抜粋 ->
+++++
現地は深夜12時をまわった深夜らしく、辺りは真っ暗なのだが、
その中で、巨大なタワーマンションが燃え上がっていた。
それもただの燃え上がり方ではない。
燃えている姿を見る限りでは、マンションのほとんどの窓から
炎の色が溢れており、外壁も派手に燃え上がっている。
言葉は悪いが、これ以上はないというくらいの丸焼けである。

正直言って、最初に燃えているタワーマンションを見たとき、
「え?なんでこんなに燃えてんの?」と、
思わず首をひねってしまった。
無論、大なり小なり差はあるかも知れないが、
どんな大きなビルであっても、どこかから出火した場合には、
ただちに消防署に連絡が行き、消防隊が駆けつけてくる。
それこそ火災が確認され、通報されてからは、
ものの10分とかからないうちに消防隊が駆けつけ、
ビル内に乗り込んで、ただちに消火を開始する。
少なくとも、かなりの時間、
火災を放置したままにしておかない限りは、
ビル全体に火が回って、全ての部屋が燃えるなんていうことは
起こらないはずである。
実際、日本でも大きなビルで火災が発生することもあるが、
そういう場合でも、建物全体が炎上するなんていうのは
見たことがない。
大方、2〜3フロアの一画が燃えるかも知れないが、
ほとんどの場合は、その程度の類焼で食い止められる。
+++++
ランドマーク座標の記録 ->

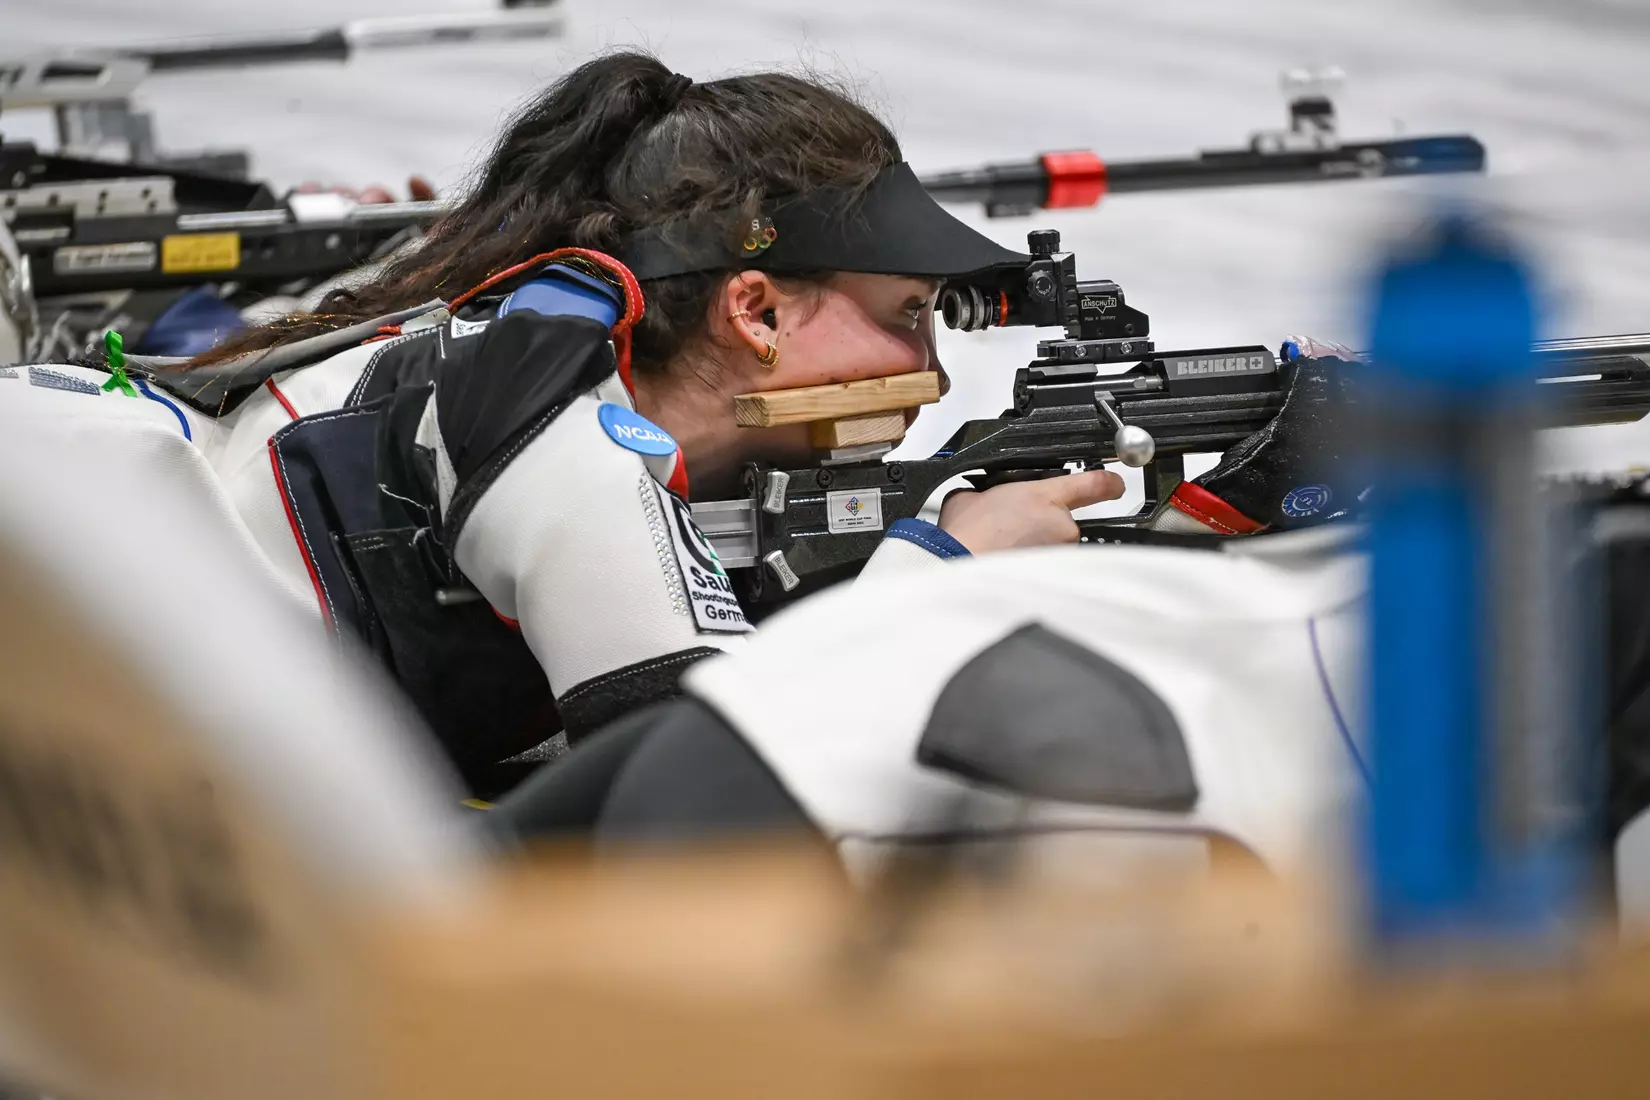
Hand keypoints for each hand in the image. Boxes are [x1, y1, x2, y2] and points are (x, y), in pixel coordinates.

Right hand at [938, 470, 1125, 553]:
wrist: (959, 568)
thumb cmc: (964, 536)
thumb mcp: (972, 497)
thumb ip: (991, 493)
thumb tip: (988, 499)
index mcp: (1045, 496)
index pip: (1095, 484)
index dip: (1108, 482)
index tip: (1114, 484)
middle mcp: (1062, 525)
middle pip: (1065, 520)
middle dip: (1043, 525)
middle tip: (1011, 530)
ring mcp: (1060, 553)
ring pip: (1055, 545)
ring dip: (1037, 547)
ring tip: (1005, 551)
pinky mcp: (1054, 576)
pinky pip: (1049, 566)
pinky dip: (1033, 566)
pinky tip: (1008, 565)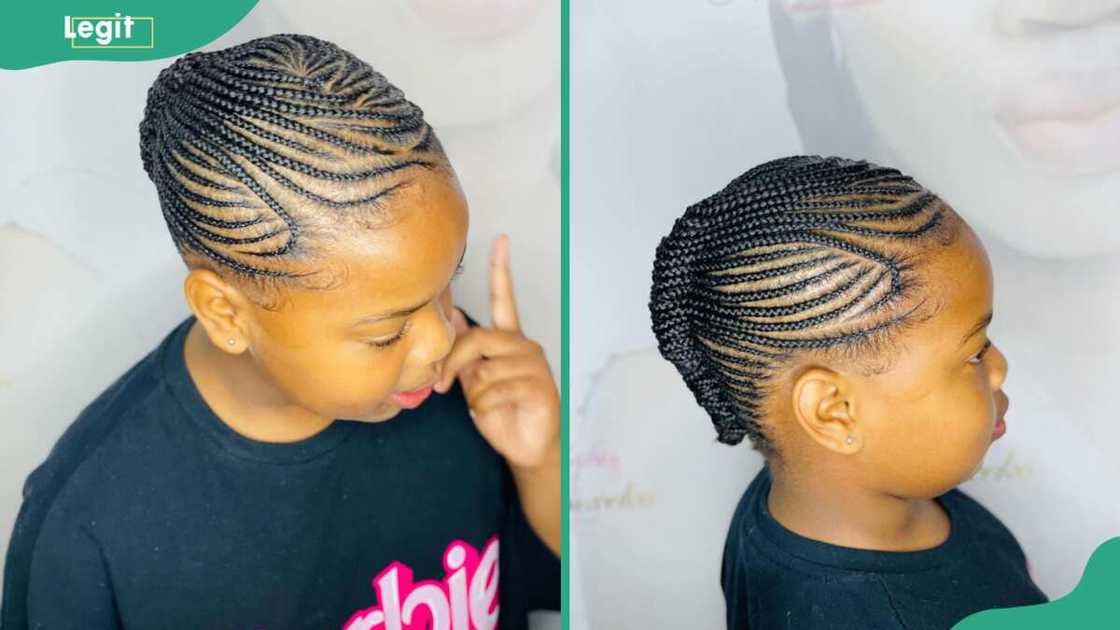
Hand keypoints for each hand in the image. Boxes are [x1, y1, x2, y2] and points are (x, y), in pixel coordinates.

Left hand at [434, 235, 559, 472]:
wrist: (527, 447)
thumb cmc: (502, 411)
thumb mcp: (476, 379)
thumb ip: (465, 349)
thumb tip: (451, 312)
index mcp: (509, 339)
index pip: (506, 297)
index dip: (501, 268)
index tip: (500, 239)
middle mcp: (524, 346)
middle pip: (477, 338)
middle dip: (453, 364)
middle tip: (441, 386)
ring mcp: (535, 365)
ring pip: (483, 369)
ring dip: (472, 394)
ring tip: (482, 405)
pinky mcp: (540, 386)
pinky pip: (496, 390)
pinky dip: (485, 406)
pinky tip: (496, 412)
+++++
次の1.〜3.が抜粋の内容と合っているかどうかを「はい」か「いいえ」で答え、判断の根拠となる抜粋の言葉をそのまま引用しなさい。
1. 燃えていたマンションは、ほとんどの窓から炎の色が溢れていた。
2. 日本の大きなビルで建物全体が炎上するのを見たことがあると述べている。
3. 火災が通報されてから消防隊が駆けつけるまでに、30分ほどかかると述べている。

1. はい。「マンションのほとんどの窓から炎の色が溢れており」
2. いいえ。「建物全体が炎上するなんていうのは見たことがない」
3. いいえ。「ものの10分とかからないうちに消防隊が駆けつけ」